WHAT YOU NEED TO DO: The reply is to be an exact repetition of the entries that follow, with each picture left out.

RECORDED INFORMATION:
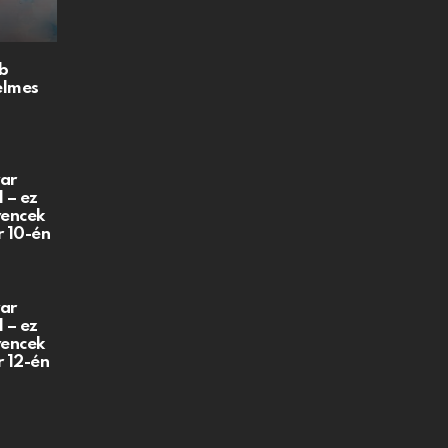
b
elmes
ar
 – ez
vencek
r 10-én
ar
 – ez
vencek
r 12-én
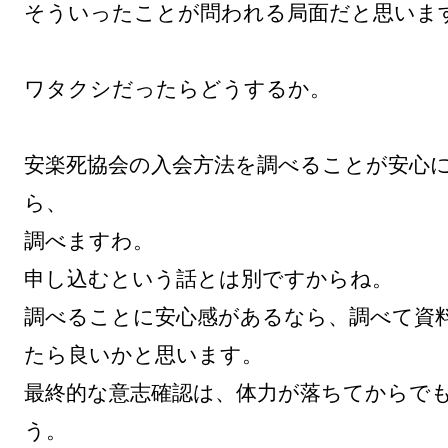
そういったことが問われる局面だと思います
ワタクシだったらどうするか。

安楽死協会の入会方法を調べることが安心
ら、

調べますわ。

申し込むという話とは別ですからね。

調べることに安心感があるなら、調べて資
たら良いかと思います。

最終的な意志確認は、体力が落ちてからで
う。
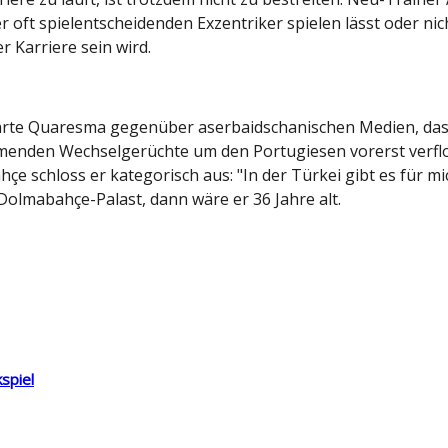
oft spielentscheidenden Exzentriker spielen lässt oder nich
r Karriere sein wird.
rte Quaresma gegenüber aserbaidschanischen Medien, dass 
enden Wechselgerüchte um den Portugiesen vorerst verflo
 schloss er kategorisch aus: "In der Türkei gibt es für mic
Dolmabahçe-Palast, dann wäre er 36 Jahre alt.
kspiel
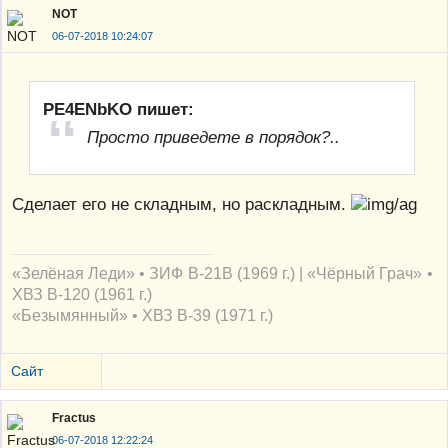
NOT
06-07-2018 10:24:07
PE4ENbKO пишет:
Просто приведете в порядок?..
Сделает его не складным, но раскладным.
«Зелёная Леди» • ЗИФ В-21В (1969 г.) | «Чёрный Грач» •
ХВЗ В-120 (1961 г.)
«Безымянный» • ХВЗ В-39 (1971 г.)
Сайт
Fractus
06-07-2018 12:22:24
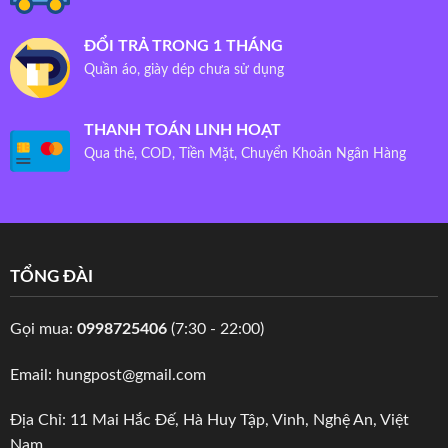
ĐỔI TRẢ TRONG 1 THÁNG
Quần áo, giày dép chưa sử dụng
THANH TOÁN LINH HOẠT
Qua thẻ, COD, Tiền Mặt, Chuyển Khoản Ngân Hàng
TỔNG ĐÀI
Gọi mua:
0998725406
(7:30 - 22:00)
Email: hungpost@gmail.com
Địa Chỉ: 11 Mai Hắc Đế, Hà Huy Tập, Vinh, Nghệ An, Việt
Nam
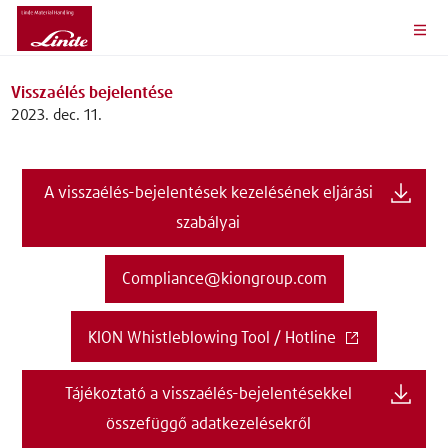
Visszaélés bejelentése
2023. dec. 11.
A visszaélés-bejelentések kezelésének eljárási
szabályai
Compliance@kiongroup.com
KION Whistleblowing Tool / Hotline
Tájékoztató a visszaélés-bejelentésekkel
összefüggő adatkezelésekről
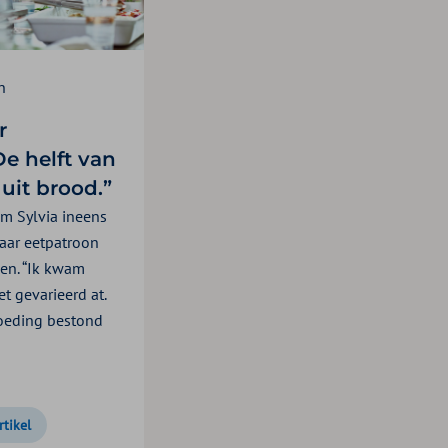
n
r
e helft van
uit brood.”
m Sylvia ineens
haar eetpatroon
en. “Ik kwam
et gevarieerd at.
oeding bestond
rtikel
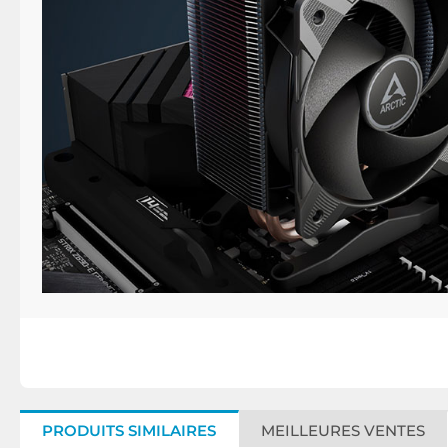
PRODUITS SIMILAIRES
MEILLEURES VENTES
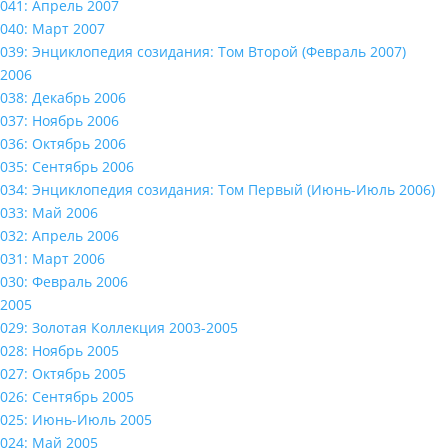
041: Апрель 2007
040: Март 2007
039: Энциклопедия созидания: Том Второй (Февраль 2007)
2006
038: Декабрь 2006
037: Ноябрь 2006
036: Октябрь 2006
035: Сентябрь 2006
034: Энциклопедия созидания: Том Первый (Июнь-Июль 2006)
033: Май 2006
032: Апрель 2006
031: Март 2006
030: Февраль 2006
2005
029: Золотая Коллекция 2003-2005
028: Ноябрь 2005
027: Октябрь 2005
026: Сентябрь 2005
025: Июнь-Июль 2005
024: Май 2005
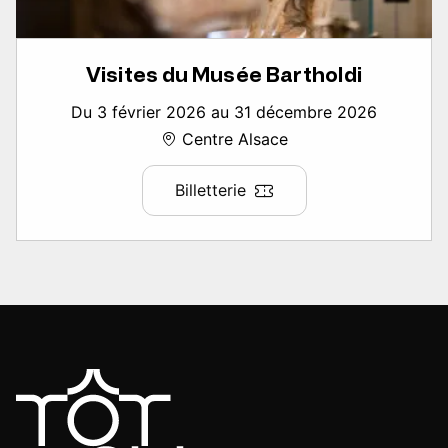
Visites du Musée Bartholdi
Du 3 février 2026 au 31 décembre 2026
Centre Alsace
Billetterie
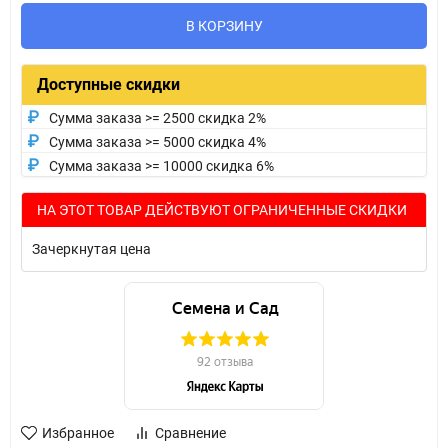
В КОРЗИНУ
Доступные скидки
Сумма заказа >= 2500 скидка 2%
Сумма заказа >= 5000 скидка 4%
Сумма заказа >= 10000 скидка 6%
НА ЭТОТ ТОВАР ДЕЙСТВУЮТ ОГРАНИЧЕННЫЕ СКИДКИ
Зачеркнутая цена
Избранное
Сравнение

RESULT:
b
elmes
ar
 – ez
vencek
r 10-én
ar
 – ez
vencek
r 12-én
そういったことが問われる局面だと思います
ワタクシだったらどうするか。

安楽死協会の入会方法を調べることが安心
ら、

調べますわ。

申し込むという話とは別ですからね。

調べることに安心感があるなら、調べて資
たら良いかと思います。

最終的な意志確認は、体力が落ちてからで
う。
oft spielentscheidenden Exzentriker spielen lässt oder nich
r Karriere sein wird.
rte Quaresma gegenüber aserbaidschanischen Medien, dass 
enden Wechselgerüchte um den Portugiesen vorerst verflo
 schloss er kategorisch aus: "In der Türkei gibt es für mic
Dolmabahçe-Palast, dann wäre er 36 Jahre alt.
kspiel
NOT
06-07-2018 10:24:07
PE4ENbKO пишет:
Просто приведете в порядок?..
Сделает его не складным, но раскладным.
«Зелёная Леди» • ЗИФ В-21В (1969 г.) | «Чёрный Грач» •
ХВЗ В-120 (1961 г.)
«Безымянный» • ХВЗ В-39 (1971 г.)
Сайт
Fractus
06-07-2018 12:22:24
ĐỔI TRẢ TRONG 1 THÁNG
Quần áo, giày dép chưa sử dụng
THANH TOÁN LINH HOẠT
Qua thẻ, COD, Tiền Mặt, Chuyển Khoản Ngân Hàng
TỔNG ĐÀI
Gọi mua:
0998725406
(7:30 - 22:00)
Email: hungpost@gmail.com
Địa Chỉ: 11 Mai Hắc Đế, Hà Huy Tập, Vinh, Nghệ An, Việt
Nam
Visszaélés bejelentése
2023. dec. 11.
A visszaélés-bejelentések kezelésének eljárási
szabályai
Compliance@kiongroup.com
KION Whistleblowing Tool / Hotline
Tájékoztató a visszaélés-bejelentésekkel
összefüggő adatkezelésekről
n
r
e helft van
uit brood.”
m Sylvia ineens
haar eetpatroon
en. “Ik kwam
et gevarieerd at.
oeding bestond
rtikel
PRODUITS SIMILAIRES
MEILLEURES VENTES
041: Апрель 2007
040: Март 2007
039: Энциклопедия созидания: Том Второй (Февраль 2007)
2006
038: Декабрь 2006
037: Ноябрь 2006
036: Октябрь 2006
035: Сентябрь 2006
034: Энциклопедия созидания: Том Первый (Июнь-Июль 2006)
033: Май 2006
032: Апрель 2006
031: Март 2006
030: Февраль 2006
2005
029: Золотая Коллекция 2003-2005
028: Ноябрь 2005
027: Октябрь 2005
026: Сентябрь 2005
025: Июнь-Июль 2005
024: Май 2005
Visites du Musée Bartholdi
Du 3 février 2026 au 31 décembre 2026
Centre Alsace
Billetterie
В КОРЗИНУ
Доступные скидки
Сумма заказа >= 2500 скидка 2%
Сумма заказа >= 5000 скидка 4%
Сумма заказа >= 10000 скидка 6%
НА ЭТОТ ТОВАР ДЕЙСТВУЮТ ОГРАНИЧЕННЫЕ СКИДКИ
Зачеркнутая цена
Избранное
Сравнение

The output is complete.